Without the pictures, reproduce the records that follow exactly.
Segment Start: RECORDS FOR THE EXERCISE
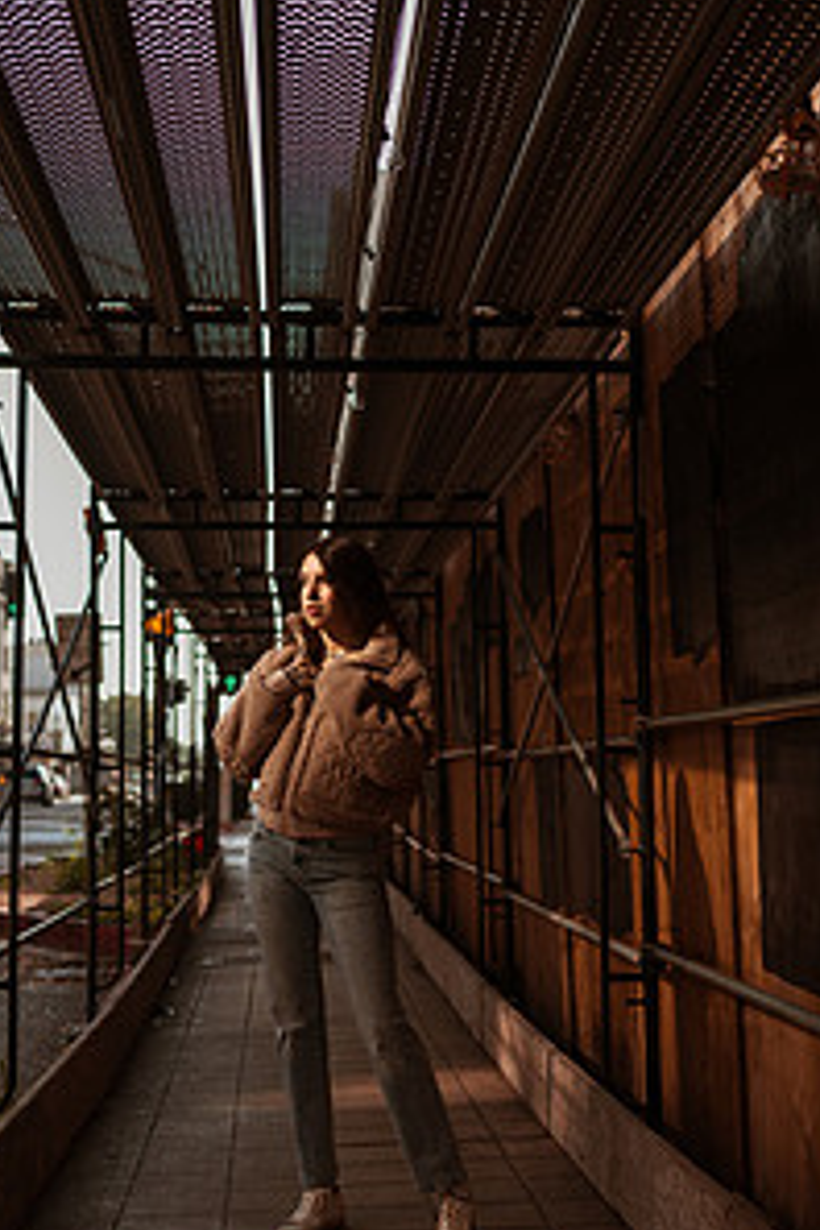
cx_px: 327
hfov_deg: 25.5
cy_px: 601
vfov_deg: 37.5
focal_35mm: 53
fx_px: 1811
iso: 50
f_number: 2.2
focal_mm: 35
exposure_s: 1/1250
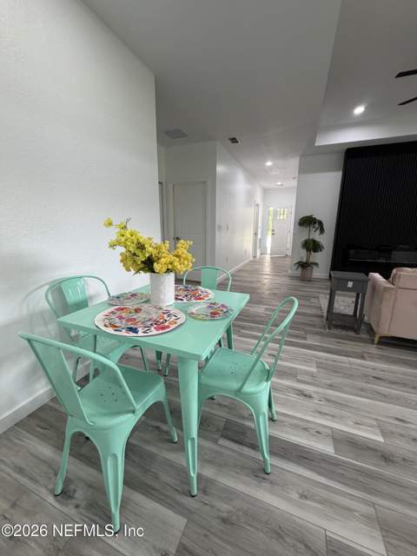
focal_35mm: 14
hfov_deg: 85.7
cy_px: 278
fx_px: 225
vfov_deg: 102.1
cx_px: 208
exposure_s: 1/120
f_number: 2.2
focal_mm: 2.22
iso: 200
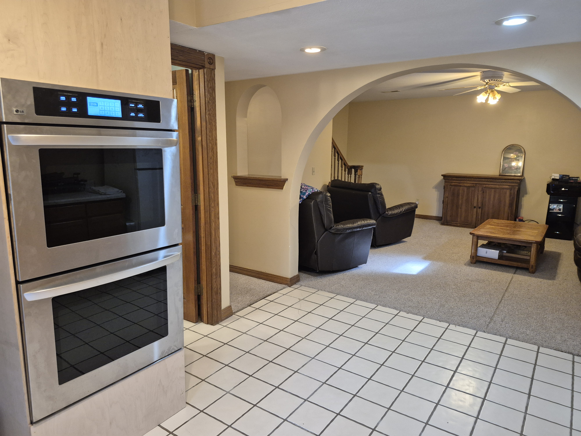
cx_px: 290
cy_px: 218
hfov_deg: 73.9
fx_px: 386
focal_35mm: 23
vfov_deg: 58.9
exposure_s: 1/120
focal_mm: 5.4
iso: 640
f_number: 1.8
Segment End: RECORDS FOR THE EXERCISE
* **OUTPUT FOR THIS TASK**
cx_px: 327
hfov_deg: 25.5
cy_px: 601
vfov_deg: 37.5
focal_35mm: 53
fx_px: 1811
iso: 50
f_number: 2.2
focal_mm: 35
exposure_s: 1/1250
focal_35mm: 14
hfov_deg: 85.7
cy_px: 278
fx_px: 225
vfov_deg: 102.1
cx_px: 208
exposure_s: 1/120
f_number: 2.2
focal_mm: 2.22
iso: 200
cx_px: 290
cy_px: 218
hfov_deg: 73.9
fx_px: 386
focal_35mm: 23
vfov_deg: 58.9
exposure_s: 1/120
focal_mm: 5.4
iso: 640
f_number: 1.8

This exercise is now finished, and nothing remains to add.